Gleichwohl wurde im eingangs erwähnten Entscheid auch unter Berücksichtigung des Persönlichkeitsrechtes eines jeden sowie des grundsätzlichen Rechts auf freie Wahl des Wohnorts festgehalten, dass erwartete Sprachschwierigkeiten des Kindes im Ausland oder die Beeinträchtigung der Besuchskontakte zum verbleibenden Elternteil keinen Grund darstellen, einen Umzug ins Ausland zu verwehren, womit gewichtige Gründe angeführt werden müssen, um den Wegzug des Kindes ins Ausland zu verweigern.

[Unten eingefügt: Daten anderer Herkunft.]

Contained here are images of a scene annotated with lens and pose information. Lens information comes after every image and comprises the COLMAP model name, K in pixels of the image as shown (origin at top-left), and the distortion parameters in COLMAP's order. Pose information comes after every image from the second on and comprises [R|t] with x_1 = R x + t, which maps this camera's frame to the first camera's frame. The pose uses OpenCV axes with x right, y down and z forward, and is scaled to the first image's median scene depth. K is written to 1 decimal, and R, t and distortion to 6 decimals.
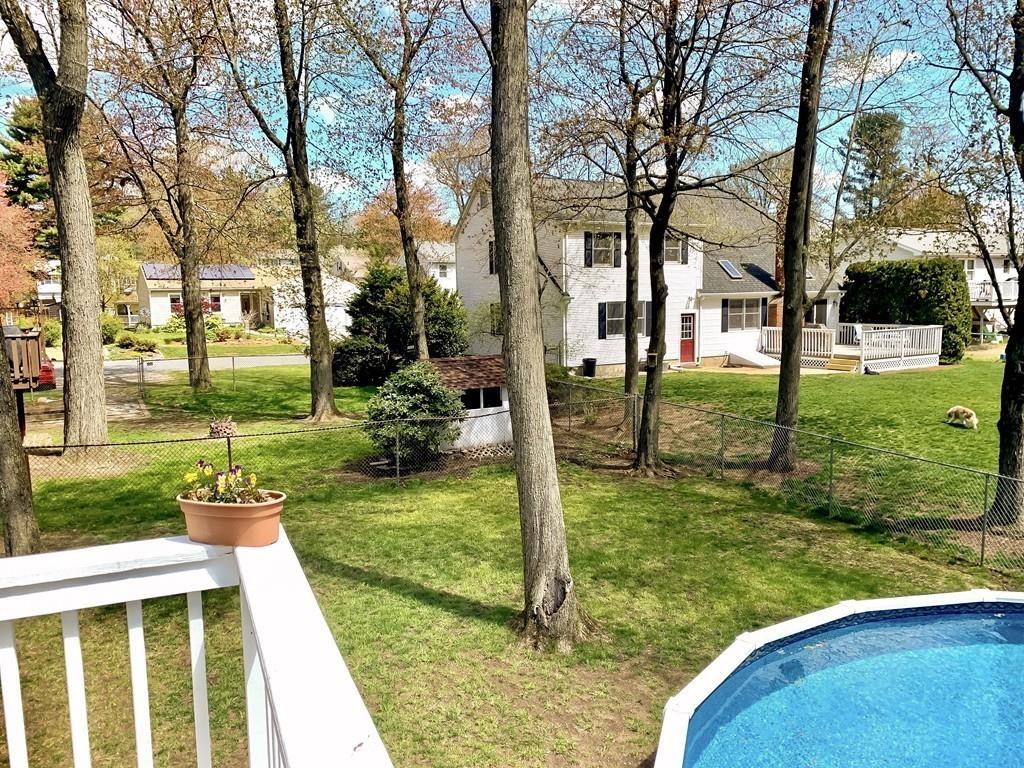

Dies muss erst recht gelten, wenn das Kind innerhalb der Schweiz umzieht und hierdurch die Besuchskontakte beeinträchtigt werden.

II.

Der Entscheid leistet einen wichtigen Beitrag zu Art. 301a II ZGB (erforderliche Zustimmung bei Wegzug des Kindes) der im Spannungsverhältnis mit den Freiheitsrechten des mit dem Kind wegeziehenden Elternteils steht, mit diesen gewissermassen kollidiert. So stellt der Entscheid klar, dass nur gewichtige Gründe betreffend das Kindeswohl geeignet sind, eine Zustimmung zu verweigern, womit Art. 301a II ZGB, der eine Verweigerung der Zustimmung zum Umzug ins Ausland bzw. bei einer Beeinträchtigung des persönlichen Kontakts zum Kind vorsieht, klar relativiert wird.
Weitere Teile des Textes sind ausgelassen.